The Leap of Faith Principle / by Aanarav Sareen

Holidays are a great time to reflect on the past 12 months and anxiously plan for the next year. And if you're lucky enough to be in New York for the holidays, you realize how many people come to this city primarily to find a job or to visit. And then they leave - leaving the city beautifully empty and eerily different. 

I was having drinks with a colleague of mine this week and we were discussing how our social networks consist of people who - when committed to an idea - follow through with immense passion and intense dedication. Everything around them not related to the idea fades away and they're focused on making it - the idea - a reality. 

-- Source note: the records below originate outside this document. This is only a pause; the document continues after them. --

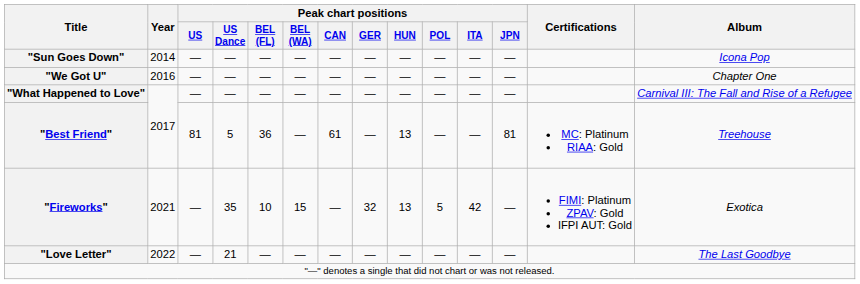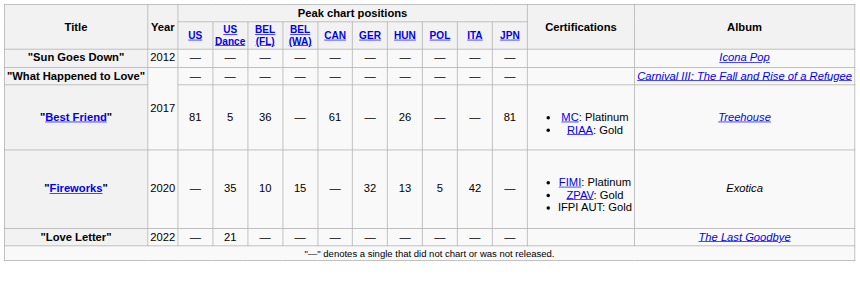"Sun Goes Down" | Year: 2014 -> 2012
- row: "We Got U" | 2016 | — | — | — | — | — | — | — | — | — | — | Chapter One
"Best Friend" | Peak chart positions / HUN: 13 -> 26
"Fireworks" | Year: 2021 -> 2020
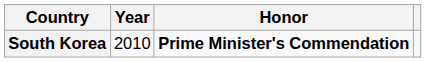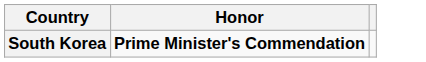- column: Year | 2010
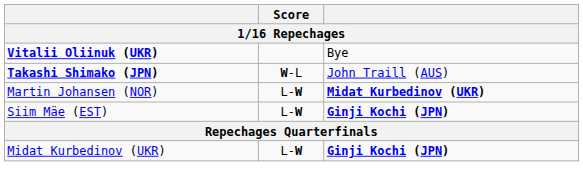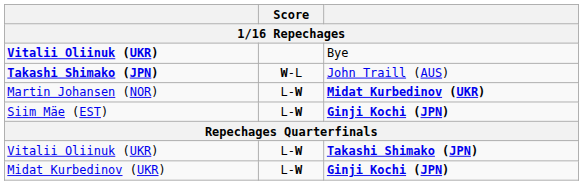+ row: Vitalii Oliinuk (UKR) | L-W | Takashi Shimako (JPN)
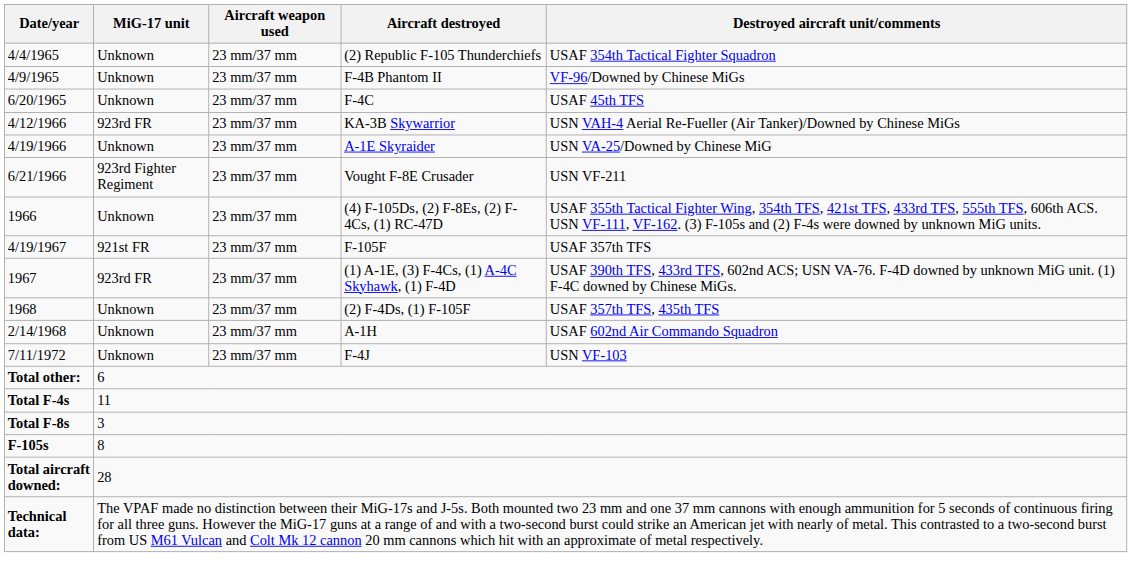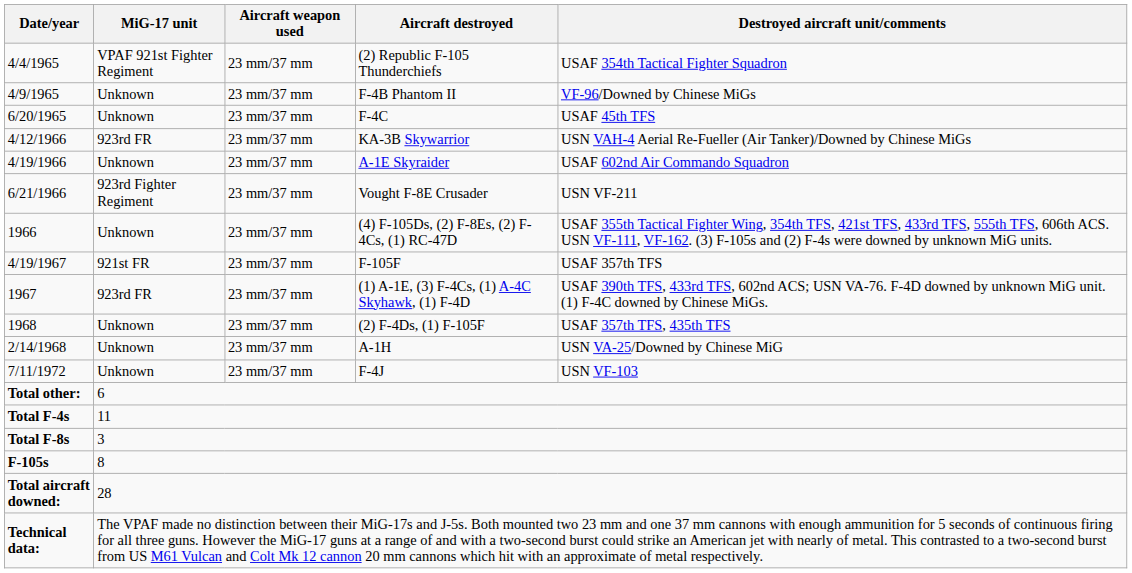(2) Republic F-105 Thunderchiefs | MiG-17 unit: Unknown -> VPAF 921st Fighter Regiment
A-1E Skyraider | Destroyed aircraft unit/comments: USN VA-25/Downed by Chinese MiG -> USAF 602nd Air Commando Squadron
A-1H | Destroyed aircraft unit/comments: USAF 602nd Air Commando Squadron -> USN VA-25/Downed by Chinese MiG
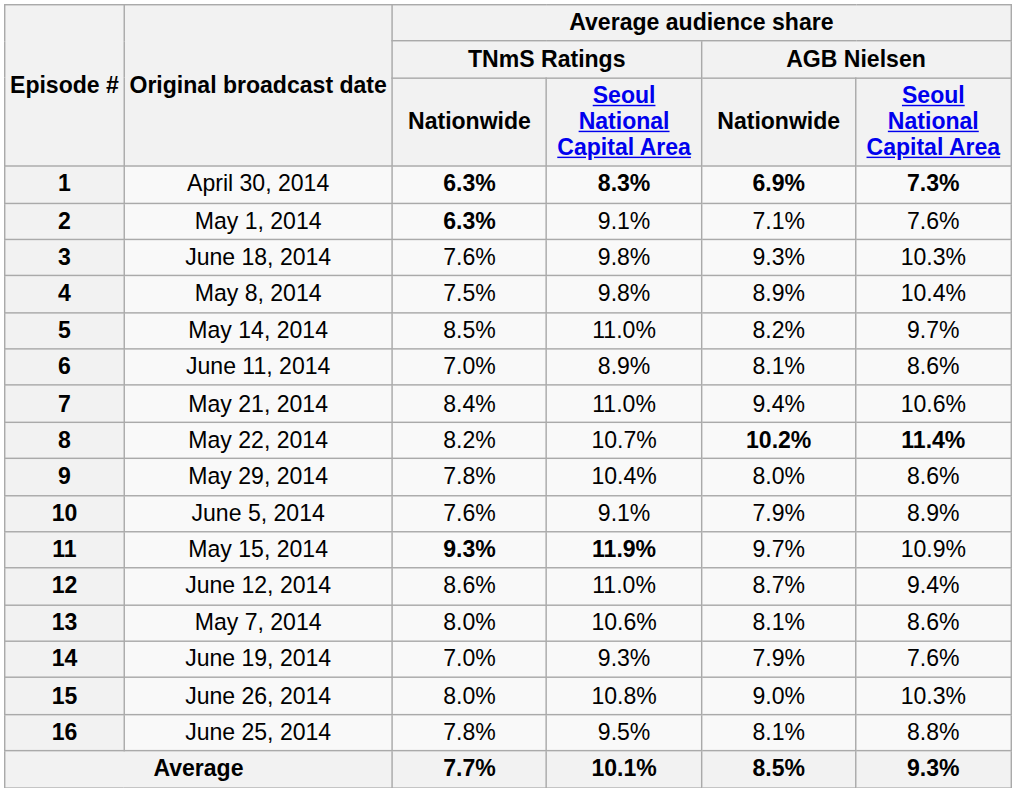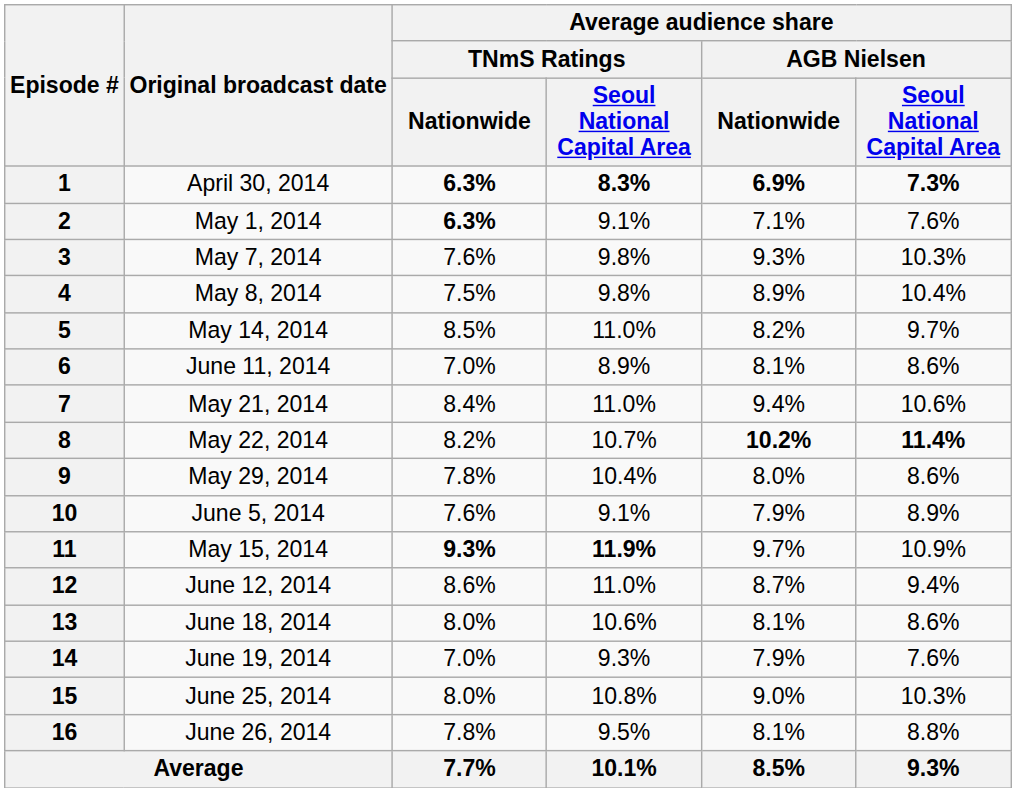3 | Original broadcast date: June 18, 2014 -> May 7, 2014
13 | Original broadcast date: May 7, 2014 -> June 18, 2014
15 | Original broadcast date: June 26, 2014 -> June 25, 2014
16 | Original broadcast date: June 25, 2014 -> June 26, 2014
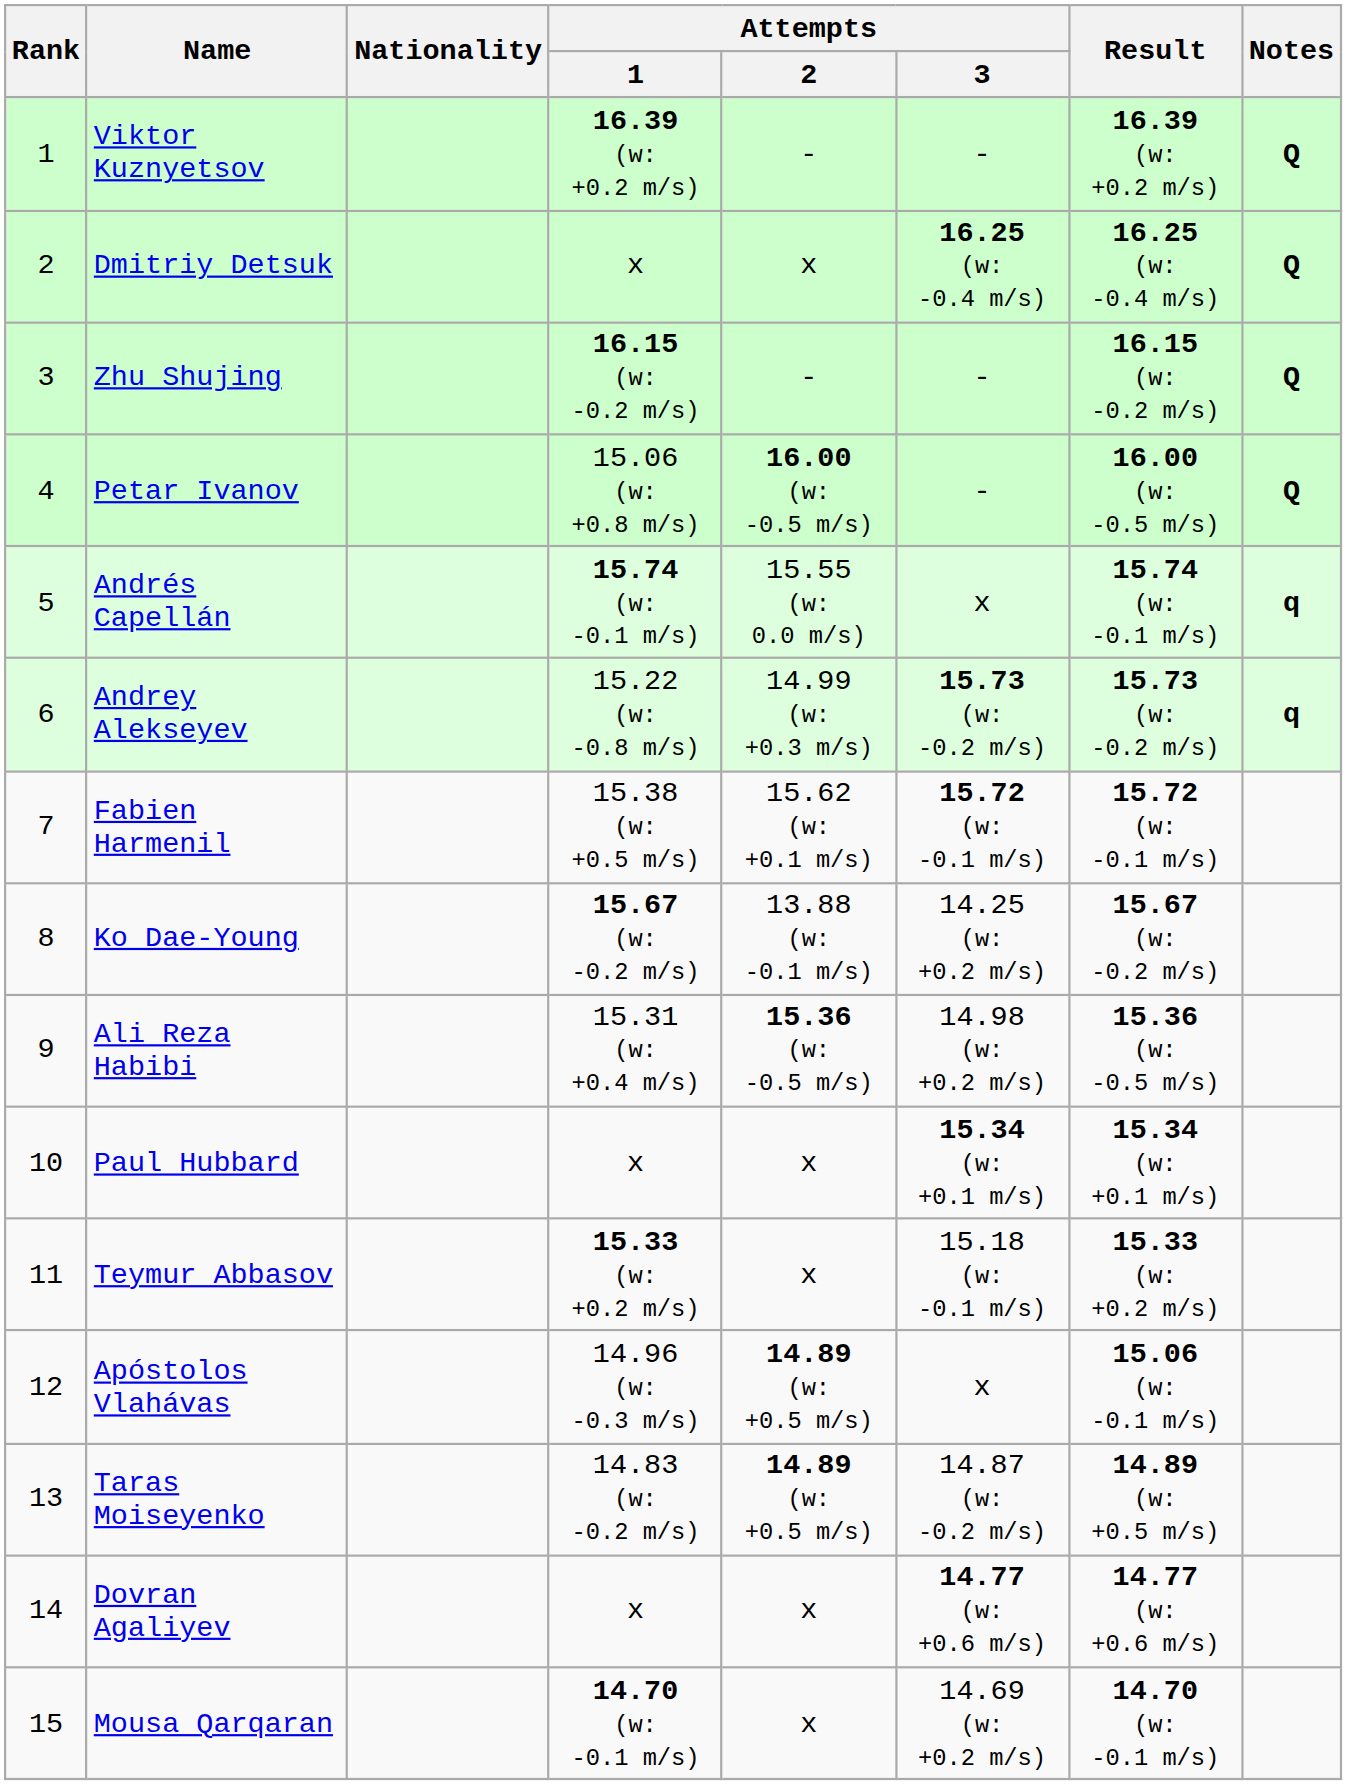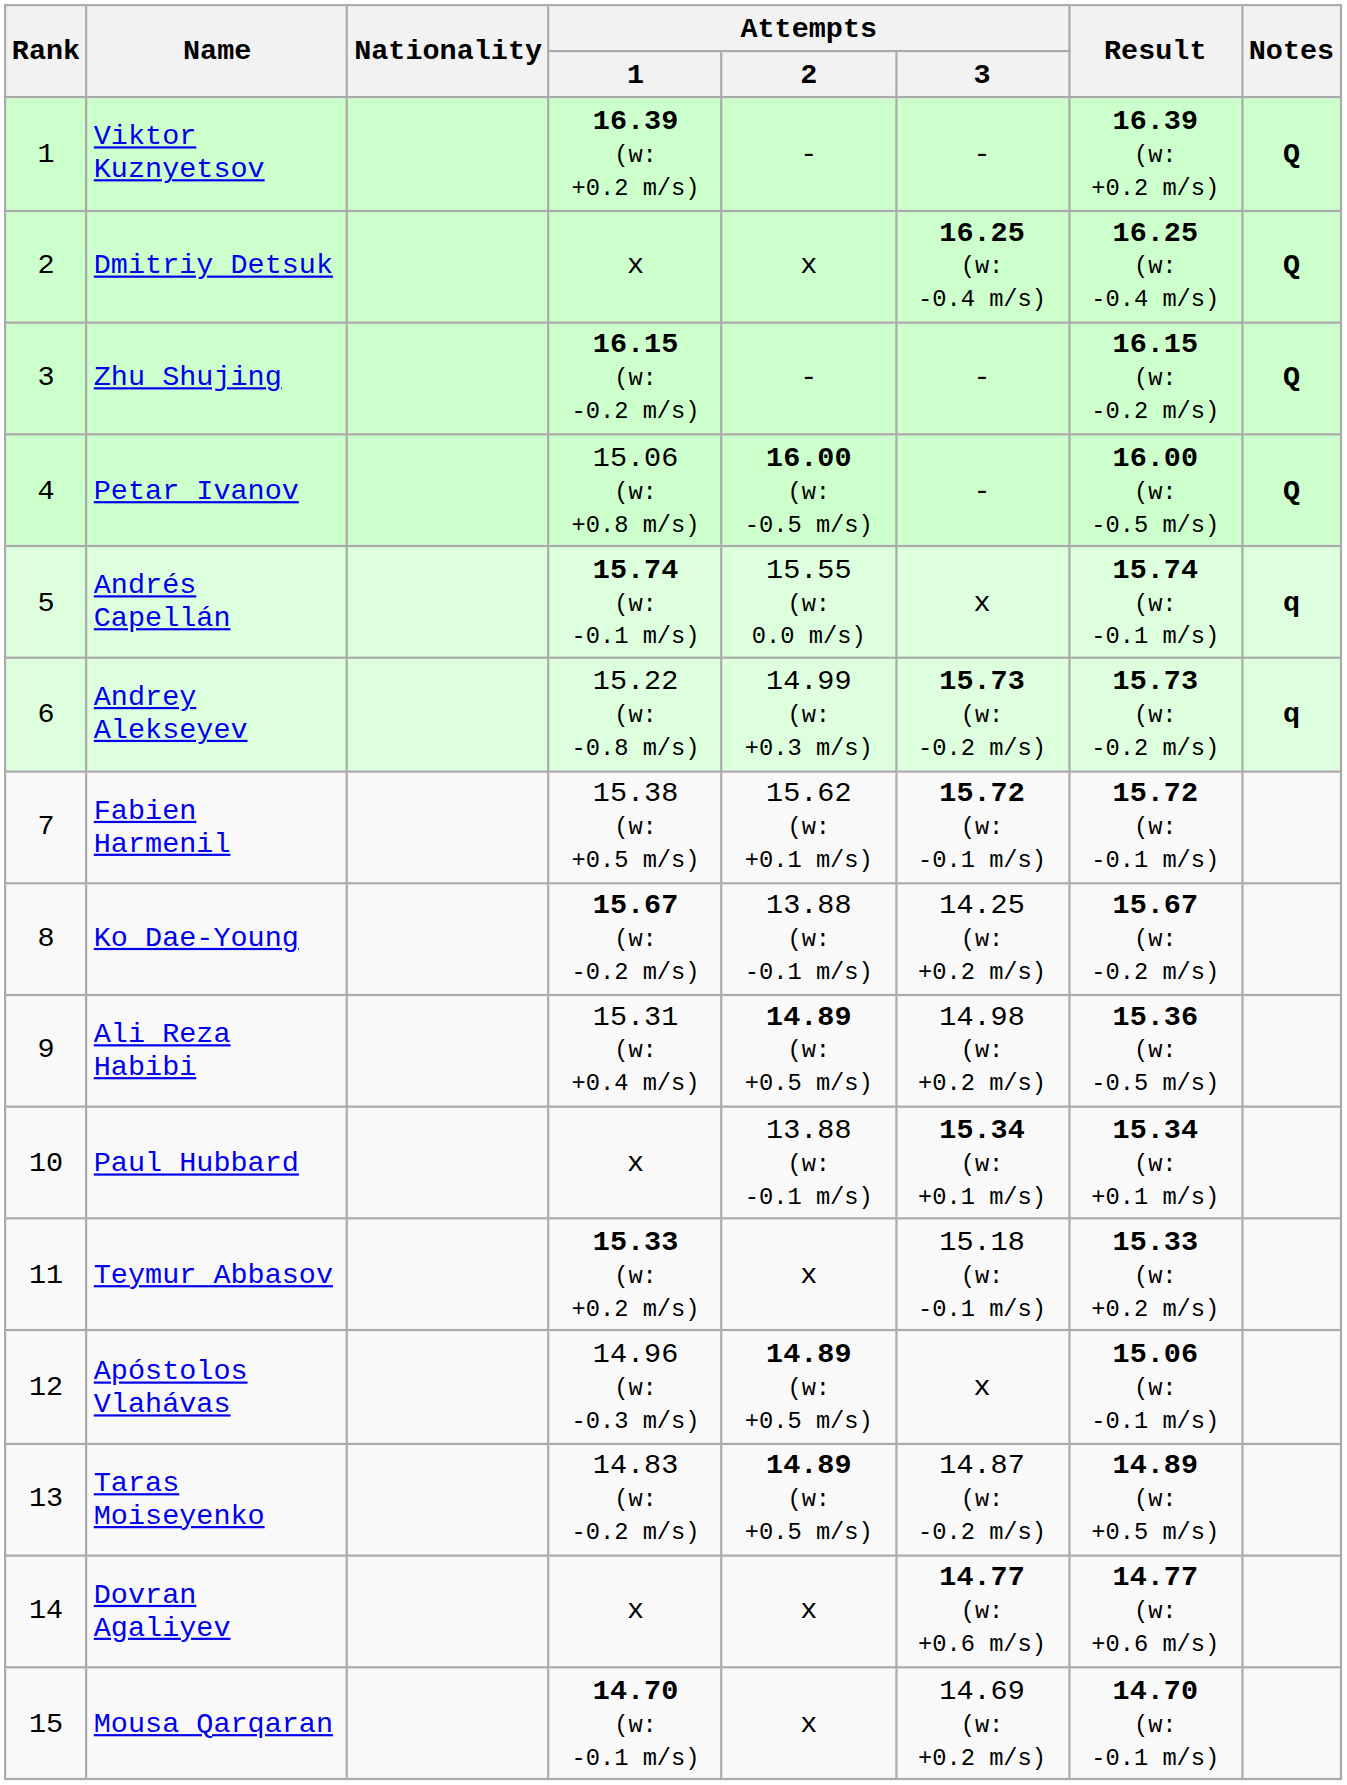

On the other hand, when we talk about this pursuit with outsiders, they're terrified of pursuing their ideas or in awe when others are courageous enough to follow through. 

Taking this leap of faith is not easy by any means, but once you do it enough times, it becomes easier every subsequent time. 

And despite the strenuous process of turning an idea to a product and then taking a company to market liquidity - it is the absolute core of how financial markets operate. 

Whether you’re reading this on an iPhone, an iPad or even a computer - the device that you’re reading on is built by people who took that leap of faith. No one really needed computers back in the day and not too long ago, using a touch screen as your primary device was a crazy idea. 

Same thing about launching a service that could only communicate in 140 characters or somehow finding all the world’s information via a simple text box. 

All of those are created by people who took the leap of faith and changed the path of humanity. 

It is that leap of faith that drives entrepreneurs and separates *billions* of people from chasing a dream.